256 N.W. 566 | Mich. | 1934
The bill herein was filed to obtain a decree maintaining the integrity of building restrictions imposed upon lots in a subdivision.
Upon the hearing the court found that, by reason of violations and changed conditions, it would be inequitable to maintain the restriction on defendant's lot in the subdivision facing Schoolcraft avenue; that plaintiff Charles Hamburger had violated the restrictions elsewhere on the plat and upon a lot facing Schoolcraft avenue on an adjoining plat, and plaintiffs were moved by desire to prevent competition on the part of defendant with a nearby gasoline filling station operated by plaintiffs. Plaintiffs review by appeal.
The plat, known as Restmore Homes Subdivision, consists of 225 lots and was recorded in 1915. At that time the land was commons and Schoolcraft avenue was a dirt road. The lots were restricted to residence purposes. Plaintiffs own lot No. 51, located on Manor avenue, at the extreme northerly side of the plat, and Schoolcraft avenue is near the southerly side of the plat. Defendant owns lot No. 171 on Schoolcraft avenue and had started to *613 erect a gasoline filling station thereon at the time the bill herein was filed. The restrictions were repeatedly violated as to lots on Meyers road at the west boundary of the plat, three blocks west of defendant's property, and a store and apartment building on Schoolcraft avenue near Meyers road. On Schoolcraft avenue, commencing in the second block east of defendant's lot, are rows of stores and a gasoline station, but these are in another and like restricted subdivision. Schoolcraft avenue has been widened and paved, has become a much traveled highway and has lost much of its character of a residence street and plaintiff Charles Hamburger has been an active participant in bringing about change by constructing buildings on the plat and the adjoining plat in violation of building restrictions.
The residence character of plaintiffs' lot on Manor avenue, a block and a quarter north of Schoolcraft avenue, will not be seriously affected by a gasoline filling station on defendant's lot at such a distance south and nearly two blocks east on Schoolcraft avenue.

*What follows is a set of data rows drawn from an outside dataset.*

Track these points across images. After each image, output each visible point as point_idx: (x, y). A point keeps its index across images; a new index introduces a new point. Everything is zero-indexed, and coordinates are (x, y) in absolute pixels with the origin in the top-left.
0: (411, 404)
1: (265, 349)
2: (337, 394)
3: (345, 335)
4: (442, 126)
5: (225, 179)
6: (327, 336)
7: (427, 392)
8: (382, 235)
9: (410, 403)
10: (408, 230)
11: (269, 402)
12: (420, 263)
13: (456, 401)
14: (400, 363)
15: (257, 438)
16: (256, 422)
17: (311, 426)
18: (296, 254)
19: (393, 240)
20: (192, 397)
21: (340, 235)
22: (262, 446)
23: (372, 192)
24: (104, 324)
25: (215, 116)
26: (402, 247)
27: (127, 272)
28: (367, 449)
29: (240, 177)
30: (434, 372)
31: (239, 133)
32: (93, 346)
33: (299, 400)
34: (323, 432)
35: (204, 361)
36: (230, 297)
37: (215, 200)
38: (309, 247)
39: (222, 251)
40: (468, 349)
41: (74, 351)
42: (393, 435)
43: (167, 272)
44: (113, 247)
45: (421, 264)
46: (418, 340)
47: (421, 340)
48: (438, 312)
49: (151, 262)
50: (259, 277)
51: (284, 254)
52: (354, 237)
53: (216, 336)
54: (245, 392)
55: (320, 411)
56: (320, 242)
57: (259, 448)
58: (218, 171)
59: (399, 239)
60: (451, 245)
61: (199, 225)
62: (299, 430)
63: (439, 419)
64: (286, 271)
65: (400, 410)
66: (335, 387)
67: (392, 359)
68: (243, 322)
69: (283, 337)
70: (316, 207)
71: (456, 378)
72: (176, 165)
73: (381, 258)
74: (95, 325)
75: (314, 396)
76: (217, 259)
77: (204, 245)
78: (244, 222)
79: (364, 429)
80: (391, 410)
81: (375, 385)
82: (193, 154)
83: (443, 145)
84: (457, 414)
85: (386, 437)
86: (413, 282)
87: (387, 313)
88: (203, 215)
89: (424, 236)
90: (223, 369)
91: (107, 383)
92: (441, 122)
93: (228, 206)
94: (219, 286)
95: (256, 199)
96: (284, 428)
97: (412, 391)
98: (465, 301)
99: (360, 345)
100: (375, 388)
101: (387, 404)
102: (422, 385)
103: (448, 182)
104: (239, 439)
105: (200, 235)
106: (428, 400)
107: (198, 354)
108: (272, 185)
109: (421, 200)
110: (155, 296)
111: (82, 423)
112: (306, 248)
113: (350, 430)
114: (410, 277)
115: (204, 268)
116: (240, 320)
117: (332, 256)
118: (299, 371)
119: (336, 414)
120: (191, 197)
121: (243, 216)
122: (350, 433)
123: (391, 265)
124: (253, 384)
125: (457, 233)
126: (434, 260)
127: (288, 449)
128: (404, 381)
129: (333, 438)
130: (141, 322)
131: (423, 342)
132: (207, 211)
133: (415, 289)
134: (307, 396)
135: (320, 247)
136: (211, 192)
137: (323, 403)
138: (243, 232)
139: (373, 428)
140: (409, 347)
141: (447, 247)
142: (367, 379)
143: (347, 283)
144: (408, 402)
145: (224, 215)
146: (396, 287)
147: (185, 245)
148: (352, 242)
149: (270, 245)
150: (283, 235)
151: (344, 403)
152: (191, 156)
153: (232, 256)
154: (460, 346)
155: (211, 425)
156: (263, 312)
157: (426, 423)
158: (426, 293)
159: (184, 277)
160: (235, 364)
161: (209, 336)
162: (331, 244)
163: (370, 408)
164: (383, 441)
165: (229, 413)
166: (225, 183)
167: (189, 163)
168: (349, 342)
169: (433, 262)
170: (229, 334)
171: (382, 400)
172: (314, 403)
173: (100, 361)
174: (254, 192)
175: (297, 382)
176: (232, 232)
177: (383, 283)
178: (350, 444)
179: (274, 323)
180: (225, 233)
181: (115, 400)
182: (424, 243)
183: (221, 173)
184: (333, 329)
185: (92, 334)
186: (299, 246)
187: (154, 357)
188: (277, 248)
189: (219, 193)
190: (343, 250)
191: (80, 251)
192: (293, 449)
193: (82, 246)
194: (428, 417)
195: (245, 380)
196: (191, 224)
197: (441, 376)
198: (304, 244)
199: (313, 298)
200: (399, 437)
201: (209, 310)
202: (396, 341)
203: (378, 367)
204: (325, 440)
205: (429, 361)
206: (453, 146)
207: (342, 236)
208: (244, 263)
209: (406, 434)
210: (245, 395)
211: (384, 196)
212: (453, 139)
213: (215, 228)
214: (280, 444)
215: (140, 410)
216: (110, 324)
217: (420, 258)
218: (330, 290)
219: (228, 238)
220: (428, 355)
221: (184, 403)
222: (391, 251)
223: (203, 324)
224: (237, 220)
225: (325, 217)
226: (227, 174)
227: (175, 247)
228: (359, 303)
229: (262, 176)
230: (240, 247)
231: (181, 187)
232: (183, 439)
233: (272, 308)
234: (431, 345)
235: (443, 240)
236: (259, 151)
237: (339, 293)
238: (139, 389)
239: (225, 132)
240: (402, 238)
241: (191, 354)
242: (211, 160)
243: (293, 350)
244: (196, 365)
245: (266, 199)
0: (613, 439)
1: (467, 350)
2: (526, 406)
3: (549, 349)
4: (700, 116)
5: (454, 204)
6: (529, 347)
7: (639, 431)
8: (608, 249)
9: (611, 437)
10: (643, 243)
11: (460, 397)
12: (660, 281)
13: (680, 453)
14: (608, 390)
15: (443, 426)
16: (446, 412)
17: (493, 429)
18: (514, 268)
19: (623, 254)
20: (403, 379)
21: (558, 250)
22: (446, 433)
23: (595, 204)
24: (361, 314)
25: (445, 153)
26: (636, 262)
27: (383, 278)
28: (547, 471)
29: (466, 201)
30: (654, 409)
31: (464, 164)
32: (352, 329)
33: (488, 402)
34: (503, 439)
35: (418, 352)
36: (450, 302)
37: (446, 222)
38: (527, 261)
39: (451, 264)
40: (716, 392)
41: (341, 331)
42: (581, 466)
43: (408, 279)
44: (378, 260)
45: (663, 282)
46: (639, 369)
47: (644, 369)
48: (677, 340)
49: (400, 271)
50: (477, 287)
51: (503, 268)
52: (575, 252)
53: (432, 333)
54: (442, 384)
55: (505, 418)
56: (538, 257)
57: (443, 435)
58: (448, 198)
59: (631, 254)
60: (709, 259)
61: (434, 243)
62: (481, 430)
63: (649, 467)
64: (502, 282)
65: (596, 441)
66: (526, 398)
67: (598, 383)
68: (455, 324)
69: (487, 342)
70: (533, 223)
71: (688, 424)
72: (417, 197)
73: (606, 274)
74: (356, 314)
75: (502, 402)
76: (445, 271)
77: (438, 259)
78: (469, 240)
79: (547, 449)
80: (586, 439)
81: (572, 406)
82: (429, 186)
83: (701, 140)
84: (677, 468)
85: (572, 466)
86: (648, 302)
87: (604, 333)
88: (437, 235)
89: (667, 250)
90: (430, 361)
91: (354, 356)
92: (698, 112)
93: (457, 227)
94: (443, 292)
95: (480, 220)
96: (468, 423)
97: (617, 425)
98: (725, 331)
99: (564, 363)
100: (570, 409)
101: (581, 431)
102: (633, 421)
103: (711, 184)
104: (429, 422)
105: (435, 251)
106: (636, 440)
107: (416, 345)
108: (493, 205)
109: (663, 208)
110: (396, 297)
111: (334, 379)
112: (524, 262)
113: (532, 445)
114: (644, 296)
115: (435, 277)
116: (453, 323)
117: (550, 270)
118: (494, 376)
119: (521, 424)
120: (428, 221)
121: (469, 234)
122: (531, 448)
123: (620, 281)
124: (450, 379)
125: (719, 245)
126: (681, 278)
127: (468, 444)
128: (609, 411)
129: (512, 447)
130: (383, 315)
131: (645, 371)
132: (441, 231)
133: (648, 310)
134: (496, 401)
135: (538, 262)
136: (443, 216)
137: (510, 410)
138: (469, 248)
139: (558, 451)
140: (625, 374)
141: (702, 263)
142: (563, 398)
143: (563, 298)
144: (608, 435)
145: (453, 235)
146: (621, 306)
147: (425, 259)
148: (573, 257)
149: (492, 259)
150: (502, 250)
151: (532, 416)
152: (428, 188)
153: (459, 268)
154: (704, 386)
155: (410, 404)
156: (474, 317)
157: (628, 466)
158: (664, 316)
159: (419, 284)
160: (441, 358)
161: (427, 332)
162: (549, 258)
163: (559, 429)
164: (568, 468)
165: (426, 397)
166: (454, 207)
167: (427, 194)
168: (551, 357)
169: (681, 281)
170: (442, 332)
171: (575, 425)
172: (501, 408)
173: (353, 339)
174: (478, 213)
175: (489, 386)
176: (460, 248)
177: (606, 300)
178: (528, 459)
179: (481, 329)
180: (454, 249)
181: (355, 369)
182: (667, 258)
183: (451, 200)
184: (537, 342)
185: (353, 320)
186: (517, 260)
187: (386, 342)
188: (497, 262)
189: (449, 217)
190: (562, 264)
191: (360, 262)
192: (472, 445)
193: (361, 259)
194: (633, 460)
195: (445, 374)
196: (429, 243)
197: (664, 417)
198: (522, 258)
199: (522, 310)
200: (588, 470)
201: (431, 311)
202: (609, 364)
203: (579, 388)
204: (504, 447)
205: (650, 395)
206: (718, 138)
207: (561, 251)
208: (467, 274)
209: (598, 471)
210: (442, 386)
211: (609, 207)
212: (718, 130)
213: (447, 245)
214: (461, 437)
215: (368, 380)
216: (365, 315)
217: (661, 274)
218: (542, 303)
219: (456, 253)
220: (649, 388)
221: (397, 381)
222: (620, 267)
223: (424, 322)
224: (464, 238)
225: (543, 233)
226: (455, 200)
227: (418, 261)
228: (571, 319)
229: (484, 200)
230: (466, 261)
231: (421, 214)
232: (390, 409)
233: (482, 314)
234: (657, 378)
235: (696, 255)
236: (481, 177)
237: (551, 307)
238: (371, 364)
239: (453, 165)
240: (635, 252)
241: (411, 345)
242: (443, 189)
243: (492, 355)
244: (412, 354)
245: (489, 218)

Building restriction cases are governed by particular facts and it is neither possible nor desirable to establish a measuring stick and thereafter cut cases to fit for that would be too Procrustean.
Schoolcraft avenue has, in many respects, become a business thoroughfare and the change has induced uncontested violations of the building restrictions east and west of defendant's lot, and the march of business from both directions will, undoubtedly, soon pinch out the oasis plaintiffs want maintained for the benefit of their lot on another street. The change appears to have been recognized by, and acquiesced in by other owners of lots, and the business character of Schoolcraft avenue accepted by *614 plaintiff Charles Hamburger in his violation of building restrictions east of defendant's lot in the adjoining plat.
The circuit judge reached a right result.
The decree, dismissing plaintiffs' bill, is affirmed, with costs to defendant.
NELSON SHARPE, C.J., and POTTER, NORTH, FEAD, BUTZEL, BUSHNELL, and EDWARD M. SHARPE, JJ., concurred.